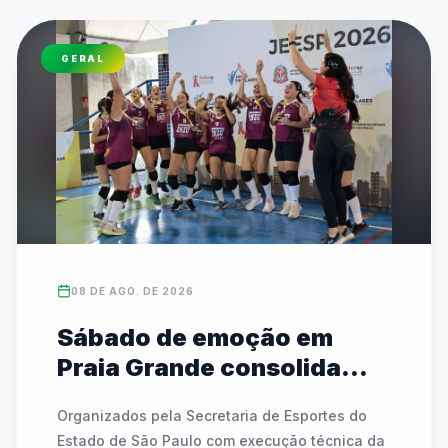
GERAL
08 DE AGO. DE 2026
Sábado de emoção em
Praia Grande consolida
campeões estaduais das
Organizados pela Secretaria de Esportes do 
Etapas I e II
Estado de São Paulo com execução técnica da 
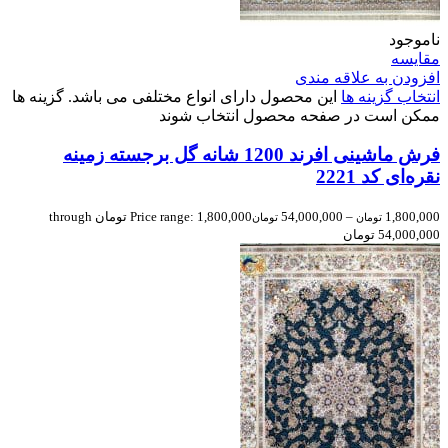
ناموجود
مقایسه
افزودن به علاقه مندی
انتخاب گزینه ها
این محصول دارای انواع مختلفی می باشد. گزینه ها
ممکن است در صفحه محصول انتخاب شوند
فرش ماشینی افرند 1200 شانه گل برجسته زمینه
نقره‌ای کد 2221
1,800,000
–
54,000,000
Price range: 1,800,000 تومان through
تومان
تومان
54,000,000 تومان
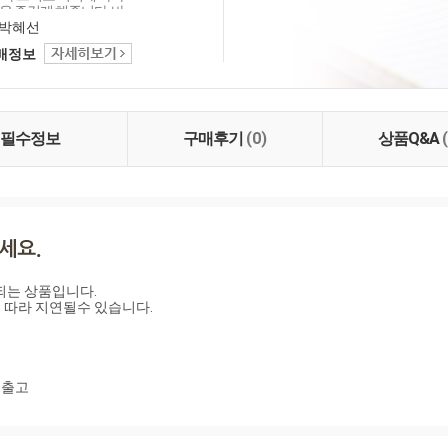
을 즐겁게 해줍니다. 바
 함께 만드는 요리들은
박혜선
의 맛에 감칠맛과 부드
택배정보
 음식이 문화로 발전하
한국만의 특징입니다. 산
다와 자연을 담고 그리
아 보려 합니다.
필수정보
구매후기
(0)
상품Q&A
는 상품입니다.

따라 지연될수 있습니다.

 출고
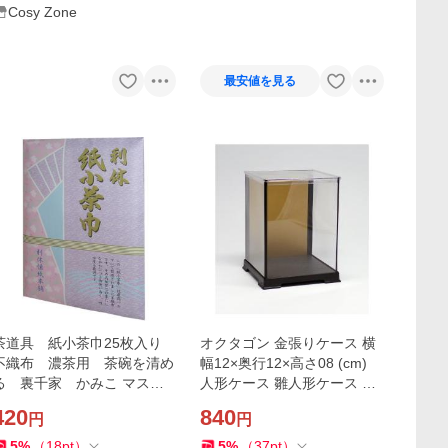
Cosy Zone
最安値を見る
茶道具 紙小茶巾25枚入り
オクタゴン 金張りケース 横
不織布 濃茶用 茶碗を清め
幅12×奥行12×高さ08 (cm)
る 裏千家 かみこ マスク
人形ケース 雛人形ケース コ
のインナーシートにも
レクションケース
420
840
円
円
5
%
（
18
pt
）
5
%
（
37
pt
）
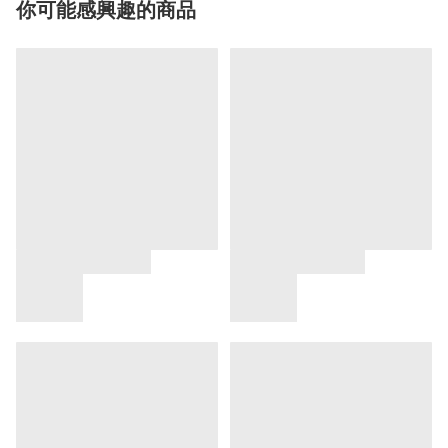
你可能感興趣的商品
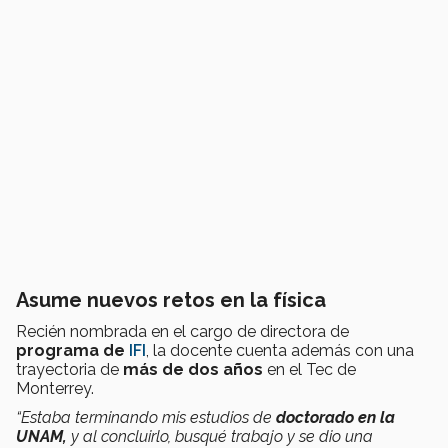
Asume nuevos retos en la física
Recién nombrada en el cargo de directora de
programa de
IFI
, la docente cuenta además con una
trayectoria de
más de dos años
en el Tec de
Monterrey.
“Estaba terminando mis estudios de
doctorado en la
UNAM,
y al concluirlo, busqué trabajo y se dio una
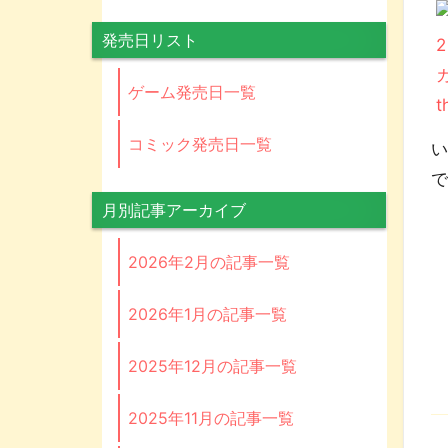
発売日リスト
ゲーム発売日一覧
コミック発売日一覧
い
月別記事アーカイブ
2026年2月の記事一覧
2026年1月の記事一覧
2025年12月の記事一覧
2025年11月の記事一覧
================
Copy each line of the records precisely and drop any images they hold.

The completed task |
GERAL
08 DE AGO. DE 2026
Sábado de emoção em
Praia Grande consolida
campeões estaduais das
Organizados pela Secretaria de Esportes do 
Etapas I e II
Estado de São Paulo com execução técnica da 
ناموجود
مقایسه
افزودن به علاقه مندی
انتخاب گزینه ها
این محصول دارای انواع مختلفی می باشد. گزینه ها
ممکن است در صفحه محصول انتخاب شوند
فرش ماشینی افرند 1200 شانه گل برجسته زمینه
نقره‌ای کد 2221
1,800,000
–
54,000,000
Price range: 1,800,000 تومان through
تومان
تومان
54,000,000 تومان
을 즐겁게 해줍니다. 바
 함께 만드는 요리들은
박혜선
의 맛에 감칠맛과 부드
택배정보
 음식이 문화로 발전하
한국만의 특징입니다. 산
다와 자연을 담고 그리
아 보려 합니다.
필수정보
구매후기
(0)
상품Q&A
는 상품입니다.

따라 지연될수 있습니다.

 출고
Cosy Zone
最安値を見る
茶道具 紙小茶巾25枚入り
オクタゴン 金張りケース 横
不織布 濃茶用 茶碗を清め
幅12×奥行12×高さ08 (cm)
る 裏千家 かみこ マスク
人形ケース 雛人形ケース コ
のインナーシートにも
レクションケース
420
840
円
円
5
%
（
18
pt
）
5
%
（
37
pt
）
你可能感興趣的商品
Asume nuevos retos en la física
Recién nombrada en el cargo de directora de
programa de
IFI
, la docente cuenta además con una
trayectoria de
más de dos años
en el Tec de
Monterrey.
“Estaba terminando mis estudios de
doctorado en la
UNAM,
y al concluirlo, busqué trabajo y se dio una
発売日リスト
ゲーム発売日一覧
コミック発売日一覧
い
月別記事アーカイブ
2026年2月の記事一覧
2026年1月の記事一覧
2025年12月の記事一覧
2025年11月の記事一覧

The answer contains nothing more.